In the third quarter of 2018, the once-dominant underwear brand Victoria’s Secret saw yet another dip in overall sales as it struggles to regain an audience that is increasingly choosing competitors. Two years ago, it held nearly 33 percent of the market. Now, that number had dropped significantly to just 24 percent. In the wake of Victoria’s Secret’s falling out of favor, a number of other brands are capitalizing on Victoria’s Secret’s losses.

ThirdLove, an inclusive underwear brand that recently launched a new rewards program called Hooked, is one competitor. As more customers begin to peel off of Victoria’s Secret and seek out other brands, ThirdLove is hoping that its first rewards program will help retain any of the Victoria’s Secret refugees just discovering the brand. Hooked is a fairly straightforward rewards program that gives customers increasingly valuable perks — free shipping, special discounts, etc. — based on how much they have spent with the brand over a lifetime.

But first, brands like ThirdLove need to attract those customers away from Victoria’s Secret. One of the key elements these brands are relying on is diversity, a notorious weakness for Victoria’s Secret. ThirdLove wasted no time pointing out Victoria’s Secret’s failings after CMO Ed Razek insulted plus-size and transgender women in a November interview with Vogue. The company’s CEO, Jan Singer, resigned a few days later. Heidi Zak, co-CEO of ThirdLove, penned an open letter in the New York Times admonishing Victoria’s Secret for creating an environment that is hostile to women outside of a narrowly conceived body type.

“We can’t not address Victoria’s Secret,” said Erica Richey, head of retention marketing at ThirdLove. “We are not going to pretend they are not a dominant player in the market. We’ve been really focused on creating a more inclusive model for our business, compared to Victoria’s Secret.”

For Richey, the market is moving away from the hegemonic influence that Victoria’s Secret has had over women’s underwear for so long.

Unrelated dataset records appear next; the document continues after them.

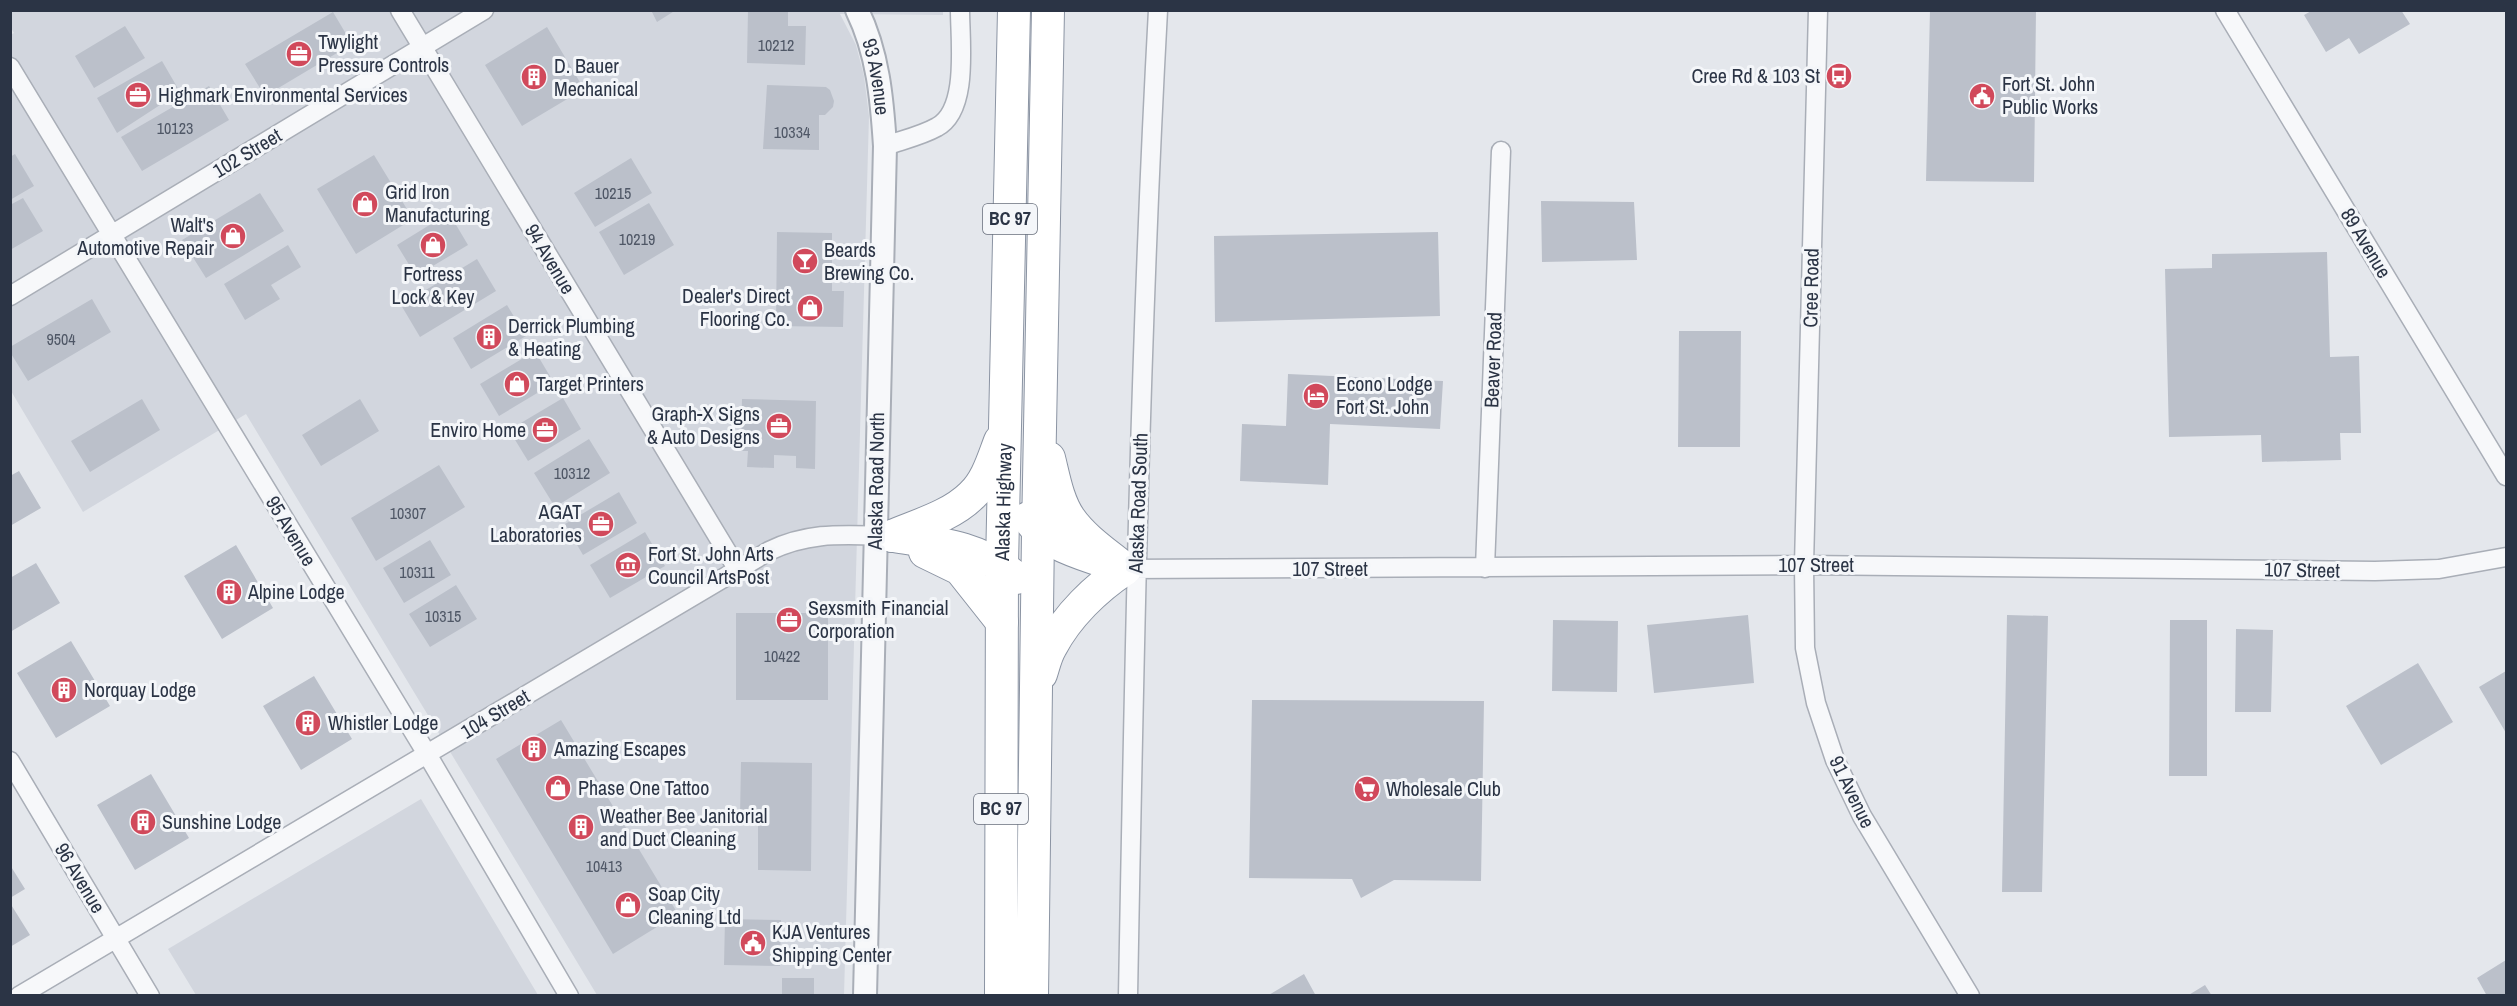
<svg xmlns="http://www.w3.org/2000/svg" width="2517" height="1006" viewBox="0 0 2517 1006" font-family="'Archivo Narrow',sans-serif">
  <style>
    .built { fill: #d2d6de }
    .building { fill: #bbc0ca }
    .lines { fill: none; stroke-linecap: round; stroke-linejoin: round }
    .minor-casing { stroke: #a9aeb7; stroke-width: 21 }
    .tertiary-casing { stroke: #a9aeb7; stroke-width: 26 }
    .trunk-casing { stroke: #8b94a3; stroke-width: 34 }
    .minor { stroke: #f7f8fa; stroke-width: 18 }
    .tertiary { stroke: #f7f8fa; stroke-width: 22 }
    .trunk { stroke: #fff; stroke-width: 32 }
    .labels { text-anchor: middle; stroke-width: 6; stroke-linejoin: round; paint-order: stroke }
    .number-label { font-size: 16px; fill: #4f5766 }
    .shield { fill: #f4f6f9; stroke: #676e7b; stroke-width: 1.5 }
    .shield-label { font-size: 18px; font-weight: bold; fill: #2b3445 }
    .poi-label { font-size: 20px; fill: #2b3445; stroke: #f4f6f9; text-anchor: start }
    .street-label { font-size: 20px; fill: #2b3445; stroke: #f4f6f9 }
  </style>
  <rect width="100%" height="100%" fill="#e4e7ec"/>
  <!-- built -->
  <path class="built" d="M11 10 943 11V15L840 14 856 45 864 76 869 116 844 995H597L246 414 83 512 11 391 10 35 14 33 11 28Z
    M421 799 538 995H196L168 949Z"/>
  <!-- building -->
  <path class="building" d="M651 10H676L657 22Z
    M748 10H788V26H806L805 65 747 63Z
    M1930 10H2036L2034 182 1926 181Z
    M2313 10H2401L2410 24 2359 54 2349 38 2326 52 2304 15Z
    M333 12 352 44 265 96 245 64Z
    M125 26 145 58 94 88 75 56Z
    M547 27 584 89 522 126 485 65Z
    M162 61 180 92 117 133 97 98Z
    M767 85 826 87 830 90 834 101 833 107 825 115H819V150L763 149Z
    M209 86 229 120 142 171 121 137Z
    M15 154 34 186 10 200V157Z
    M374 155 413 219 356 254 317 189Z
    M631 158 652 193 595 227 574 193Z
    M260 193 284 231 206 278 182 240Z
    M23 198 43 231 10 250V205Z
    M1541 201 1634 202 1637 260 1542 262Z
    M649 203 674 245 624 275 599 232Z
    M449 213 468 245 416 276 397 245Z
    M777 232 832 233V291H844L843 327 776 326Z
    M1438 232 1440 316 1215 322 1214 236Z
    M288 245 301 267 271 285 280 299 245 320 224 284Z
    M2327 252 2330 357 2359 356 2361 433H2340L2341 460 2262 462 2261 435 2169 437 2165 269 2212 268V254Z
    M477 259 496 291 420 337 401 305Z
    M92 299 111 332 28 381 10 352V347Z
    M507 305 526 336 471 369 453 338Z
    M1679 331H1741L1740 447H1678Z
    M535 351 554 383 499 416 480 384Z
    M1288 374 1443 381 1440 429 1330 424 1328 485 1240 481 1242 424 1286 426Z
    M563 398 581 429 528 461 509 430Z
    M142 399 160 430 90 472 71 441Z
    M360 399 379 431 321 466 302 435Z
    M742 399 816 401 815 469 796 468V456L774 455V468L747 467 748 451H741Z
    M589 439 610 473 555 507 534 473Z
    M439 465 465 507 376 561 351 518Z
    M19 471 41 508 10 526V476Z
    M619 492 637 523 583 555 565 524Z
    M645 532 665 566 610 598 590 565Z
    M430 540 451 575 404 603 383 568Z
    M236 545 273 608 222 639 184 576Z
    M36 563 60 603 10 632V578Z
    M456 585 477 619 430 647 409 614Z
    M736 613H828V700H736Z
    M1748 615 1754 683 1654 693 1647 625Z
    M2007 615 2048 616 2042 892H2002Z
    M1553 620 1618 621 1617 692 1552 691Z
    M2170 620H2207V776H2169Z
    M2236 629 2273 630 2271 712H2235Z
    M71 641 110 706 56 738 17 673Z
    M2418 663 2453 722 2381 765 2346 706Z
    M2506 671V733L2479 687Z
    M314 676 352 739 301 770 263 706Z
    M1252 700 1484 701 1481 881 1394 880 1361 898 1352 879 1249 878Z
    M561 720 678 914 613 954 496 759Z
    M741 762 812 763 811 871 758 870V816H740Z
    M151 774 189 838 135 870 97 805Z
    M10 865 25 889 10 898Z
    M10 903 30 935 10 947Z
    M725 919 781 920 780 966 724 965Z
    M2506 960V996H2487L2477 978Z
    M1304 974 1316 996H1267Z
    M782 978H814V996H782Z
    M2205 985 2212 996H2187Z"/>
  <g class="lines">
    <defs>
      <path id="minor" d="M400 10 738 570
        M1818 10 1804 565 1805 648 1816 703 1835 760 1862 816 1970 996
        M2225 10 2506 476
        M10 67 427 754 569 996
        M885 146C902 140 921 136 937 127 969 110 960 42 960 10
        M10 296 484 10
        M1485 568 1501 151
        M1125 569 1804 565 2375 571 2439 569 2506 557
        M10 761 150 996
        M19 996 769 551C810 531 845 535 889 536
        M1128 996C1134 667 1140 339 1158 10"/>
      <g id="tertiary">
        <path id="s1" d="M857 10C878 53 882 99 885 146L865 996"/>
      </g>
      <g id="trunk">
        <path d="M1049 458C1054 478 1058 502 1070 519 1084 539 1107 554 1125 569"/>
        <path d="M1028 518C1046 545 1078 552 1108 563"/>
        <path d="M892 536C918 525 951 516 972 495 987 481 993 459 1000 441"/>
        <path d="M893 536C938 543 981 547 1016 578"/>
        <path d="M925 552 960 569 1002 622"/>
        <path d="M1041 674C1044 665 1046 655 1051 647 1067 616 1096 588 1125 569"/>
        <path id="s2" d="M1001 996 1002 565 1014 10"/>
        <path d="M1032 996 1038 533 1048 10"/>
      </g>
    </defs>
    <!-- minor casing -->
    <use href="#minor" class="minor-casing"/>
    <!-- tertiary casing -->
    <use href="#tertiary" class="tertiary-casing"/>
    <!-- trunk casing -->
    <use href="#trunk" class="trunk-casing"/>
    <!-- minor -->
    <use href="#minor" class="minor"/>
    <!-- tertiary -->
    <use href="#tertiary" class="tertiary"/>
    <!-- trunk -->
    <use href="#trunk" class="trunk"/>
  </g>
  <!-- icons -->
  <defs>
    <symbol id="office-disc" viewBox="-11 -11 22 22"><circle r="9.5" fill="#d1495b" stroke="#f4f6f9"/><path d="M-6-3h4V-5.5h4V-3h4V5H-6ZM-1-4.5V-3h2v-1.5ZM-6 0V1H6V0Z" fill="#fff"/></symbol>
    <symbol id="bus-disc" viewBox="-11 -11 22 22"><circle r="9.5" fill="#d1495b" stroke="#f4f6f9"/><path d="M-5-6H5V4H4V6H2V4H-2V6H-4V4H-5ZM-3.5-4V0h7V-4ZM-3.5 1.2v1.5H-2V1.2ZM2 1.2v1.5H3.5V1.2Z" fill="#fff"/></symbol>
    <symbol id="building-disc" viewBox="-11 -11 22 22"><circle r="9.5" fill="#d1495b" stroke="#f4f6f9"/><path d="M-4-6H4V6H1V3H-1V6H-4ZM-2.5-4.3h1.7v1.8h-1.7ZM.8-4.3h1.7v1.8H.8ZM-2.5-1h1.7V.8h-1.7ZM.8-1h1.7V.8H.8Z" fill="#fff"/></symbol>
    <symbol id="civic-disc" viewBox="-11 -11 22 22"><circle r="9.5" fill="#d1495b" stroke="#f4f6f9"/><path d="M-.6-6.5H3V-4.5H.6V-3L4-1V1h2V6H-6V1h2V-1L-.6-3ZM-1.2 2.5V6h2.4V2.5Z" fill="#fff"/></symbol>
    <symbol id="shop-disc" viewBox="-11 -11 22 22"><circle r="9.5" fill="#d1495b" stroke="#f4f6f9"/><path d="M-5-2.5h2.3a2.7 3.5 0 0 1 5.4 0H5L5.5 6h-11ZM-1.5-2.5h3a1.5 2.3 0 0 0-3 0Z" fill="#fff"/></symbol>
    <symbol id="bar-disc" viewBox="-11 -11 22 22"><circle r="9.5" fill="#d1495b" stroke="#f4f6f9"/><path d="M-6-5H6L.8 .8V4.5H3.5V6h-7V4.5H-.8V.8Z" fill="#fff"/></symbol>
    <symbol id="hotel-disc" viewBox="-11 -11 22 22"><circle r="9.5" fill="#d1495b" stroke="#f4f6f9"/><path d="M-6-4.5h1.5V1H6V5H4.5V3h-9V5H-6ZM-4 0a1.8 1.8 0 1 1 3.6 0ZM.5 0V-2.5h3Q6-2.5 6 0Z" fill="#fff"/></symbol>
    <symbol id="museum-disc" viewBox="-11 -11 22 22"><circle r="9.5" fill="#d1495b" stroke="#f4f6f9"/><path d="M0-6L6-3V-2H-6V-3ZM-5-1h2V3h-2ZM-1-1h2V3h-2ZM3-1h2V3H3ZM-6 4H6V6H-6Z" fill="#fff"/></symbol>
    <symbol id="supermarket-disc" viewBox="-11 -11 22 22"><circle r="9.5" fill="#d1495b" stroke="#f4f6f9"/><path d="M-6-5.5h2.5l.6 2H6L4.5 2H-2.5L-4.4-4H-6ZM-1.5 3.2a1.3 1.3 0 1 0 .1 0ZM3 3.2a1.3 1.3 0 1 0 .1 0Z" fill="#fff"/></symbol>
  </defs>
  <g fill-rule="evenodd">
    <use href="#office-disc" x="284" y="39" width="30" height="30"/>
    <use href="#bus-disc" x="1824" y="61" width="30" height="30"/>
    <use href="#building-disc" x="519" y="62" width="30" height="30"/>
    <use href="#office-disc" x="123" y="80" width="30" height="30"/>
    <use href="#civic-disc" x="1967" y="81" width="30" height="30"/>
    <use href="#shop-disc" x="350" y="189" width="30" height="30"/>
    <use href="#shop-disc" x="218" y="221" width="30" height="30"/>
    <use href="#shop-disc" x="418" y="230" width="30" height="30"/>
    <use href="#bar-disc" x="790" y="246" width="30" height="30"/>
    <use href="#shop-disc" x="795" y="293" width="30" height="30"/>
    <use href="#building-disc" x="474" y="322" width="30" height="30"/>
    <use href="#shop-disc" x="502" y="369" width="30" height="30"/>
    <use href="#hotel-disc" x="1301" y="381" width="30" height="30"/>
    <use href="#office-disc" x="764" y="411" width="30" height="30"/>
    <use href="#office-disc" x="530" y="415" width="30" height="30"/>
    <use href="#office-disc" x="586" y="509" width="30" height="30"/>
    <use href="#museum-disc" x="613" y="550" width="30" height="30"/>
    <use href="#building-disc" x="214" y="577" width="30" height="30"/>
    <use href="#office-disc" x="774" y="605" width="30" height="30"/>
    <use href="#building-disc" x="49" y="675" width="30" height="30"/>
    <use href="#building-disc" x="293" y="708" width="30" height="30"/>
    <use href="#building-disc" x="519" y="734" width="30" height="30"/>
    <use href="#shop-disc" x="543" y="773" width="30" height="30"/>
    <use href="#supermarket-disc" x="1352" y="774" width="30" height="30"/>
    <use href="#building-disc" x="128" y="807" width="30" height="30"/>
    <use href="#building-disc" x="566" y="812" width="30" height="30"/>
    <use href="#shop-disc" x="613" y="890" width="30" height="30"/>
    <use href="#civic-disc" x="738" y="928" width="30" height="30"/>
  </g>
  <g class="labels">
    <!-- number labels -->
    <g class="number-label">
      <text x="776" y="51">10212</text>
      <text x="175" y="134">10123</text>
      <text x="792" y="138">10334</text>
      <text x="613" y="199">10215</text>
      <text x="637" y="245">10219</text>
      <text x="61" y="345">9504</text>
      <text x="572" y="479">10312</text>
      <text x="408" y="519">10307</text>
      <text x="417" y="578">10311</text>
      <text x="443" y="622">10315</text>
      <text x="782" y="662">10422</text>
      <text x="604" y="872">10413</text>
    </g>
    <!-- shield labels -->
    <g class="shield">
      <rect x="983" y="204" width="54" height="30" rx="4.5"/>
      <rect x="974" y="794" width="54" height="30" rx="4.5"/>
    </g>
    <g class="shield-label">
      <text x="1010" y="225">BC 97</text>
      <text x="1001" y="815">BC 97</text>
    </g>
    <!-- poi labels -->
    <g class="poi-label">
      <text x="318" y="49">Twylight<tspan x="318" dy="23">Pressure Controls</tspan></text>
      <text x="554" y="73">D. Bauer<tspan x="554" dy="23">Mechanical</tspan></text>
      <text x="1820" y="83" text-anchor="end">Cree Rd &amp; 103 St</text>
      <text x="2002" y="91">Fort St. John<tspan x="2002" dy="23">Public Works</tspan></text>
      <text x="158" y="102">Highmark Environmental Services</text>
      <text x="385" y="199">Grid Iron<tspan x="385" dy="23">Manufacturing</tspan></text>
      <text x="214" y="232" text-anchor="end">Walt's<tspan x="214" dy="23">Automotive Repair</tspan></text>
      <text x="824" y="257">Beards<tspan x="824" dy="23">Brewing Co.</tspan></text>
      <text x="433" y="281" text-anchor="middle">Fortress<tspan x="433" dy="23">Lock &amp; Key</tspan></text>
      <text x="790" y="303" text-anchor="end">Dealer's Direct<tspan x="790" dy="23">Flooring Co.</tspan></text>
      <text x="508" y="333">Derrick Plumbing<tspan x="508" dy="23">&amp; Heating</tspan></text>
      <text x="536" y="391">Target Printers</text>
      <text x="1336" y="391">Econo Lodge<tspan x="1336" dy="23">Fort St. John</tspan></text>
      <text x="760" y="421" text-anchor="end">Graph-X Signs<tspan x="760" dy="23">&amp; Auto Designs</tspan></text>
      <text x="526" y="437" text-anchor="end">Enviro Home</text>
      <text x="582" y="519" text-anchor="end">AGAT<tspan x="582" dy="23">Laboratories</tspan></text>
      <text x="648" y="561">Fort St. John Arts<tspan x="648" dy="23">Council ArtsPost</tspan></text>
      <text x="248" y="599">Alpine Lodge</text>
      <text x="808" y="615">Sexsmith Financial<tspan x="808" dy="23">Corporation</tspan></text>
      <text x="84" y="697">Norquay Lodge</text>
      <text x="328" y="730">Whistler Lodge</text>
      <text x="554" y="756">Amazing Escapes</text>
      <text x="578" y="795">Phase One Tattoo</text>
      <text x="1386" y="796">Wholesale Club</text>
      <text x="600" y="823">Weather Bee Janitorial<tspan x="600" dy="23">and Duct Cleaning</tspan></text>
      <text x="162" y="829">Sunshine Lodge</text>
      <text x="648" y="901">Soap City<tspan x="648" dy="23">Cleaning Ltd</tspan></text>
      <text x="772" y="939">KJA Ventures<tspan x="772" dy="23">Shipping Center</tspan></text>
    </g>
    <!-- street labels -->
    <g class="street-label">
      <text dy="7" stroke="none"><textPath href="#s1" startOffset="70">93 Avenue</textPath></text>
      <text transform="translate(247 153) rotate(-31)" y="7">102 Street</text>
      <text transform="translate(2366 243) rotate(59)" y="7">89 Avenue</text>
      <text transform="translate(550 259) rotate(59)" y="7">94 Avenue</text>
      <text transform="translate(1811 288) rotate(-89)" y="7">Cree Road</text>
      <text transform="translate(1493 360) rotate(-88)" y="7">Beaver Road</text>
      <text transform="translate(876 481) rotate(-89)" y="7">Alaska Road North</text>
      <text dy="7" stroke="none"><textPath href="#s2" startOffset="494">Alaska Highway</textPath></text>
      <text transform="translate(1138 503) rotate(-88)" y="7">Alaska Road South</text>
      <text transform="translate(291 531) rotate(59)" y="7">95 Avenue</text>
      <text x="1816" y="572">107 Street</text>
      <text x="1330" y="576">107 Street</text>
      <text transform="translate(2302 570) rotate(1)" y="7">107 Street</text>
      <text transform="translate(495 714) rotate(-31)" y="7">104 Street</text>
      <text transform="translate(1852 792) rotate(64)" y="7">91 Avenue</text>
      <text transform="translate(80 878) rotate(59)" y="7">96 Avenue</text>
    </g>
  </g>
  <!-- border -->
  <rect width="2517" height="1006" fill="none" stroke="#2b3445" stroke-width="24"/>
</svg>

“It’s an interesting space, because women are finally demanding more from the industry,” Richey said. “We’ve moved on to something that does not necessarily have to be sexy, but is comfortable and confident. That’s what’s happening right now.”

Serena Rees, founder of underwear brand Agent Provocateur, which she sold in 2007, is hoping that her new brand, Les Girls Les Boys, can also be an outlet for customers who are disillusioned with the outdated and overly rigid view of sexuality that Victoria’s Secret embodies. 

“This has been an immediate success for us so far, because everybody in the industry can see there’s change coming,” Ross said. “Victoria’s Secret has the biggest market share in the whole of the U.S. — billions of dollars. They know that there’s change, and they need to change to keep up.”

The environment Rees is building her new brand in is very different from the one she built Agent Provocateur in back in the 1990s. Victoria’s Secret is an undeniably massive presence in the women’s underwear market today, and even with all the trouble the brand has faced, it still has a massive share of the market. Any brand looking to enter the underwear market today needs to be aware of Victoria’s Secret and what it’s doing, she said.

“Obviously I’m interested in their market share,” Rees said. “I’m quite happy to take some of that, if they’re giving it up, which they are.”

Rees said brands like Victoria’s Secret, and even Agent Provocateur, helped create an environment that was meant to empower women to control their own sexuality, but they ended up making many women feel insecure or boxed in to certain male-oriented ways of viewing their bodies. Like ThirdLove, Les Girls Les Boys is meant to be a course correction for the underwear business as a whole.

“Business of Fashion called us a gender-fluid brand,”Rees said. “But we are not that. We make underwear, and it can be worn by anyone at any time, in any way. I watch how all these kids today interact with each other. They hang out and share everything; they share their clothing and feel fine with wearing each other’s clothes. It’s not that these kids are confused, necessarily. You don’t have to have some sort of label because you’re wearing men’s underwear and you’re a woman, or whatever; you can just be a woman wearing what you’re most comfortable in. That’s what is different about how people think about underwear today.”

As Victoria’s Secret continues to lose sales, other brands are considering it a perfect opportunity to establish themselves as viable alternatives.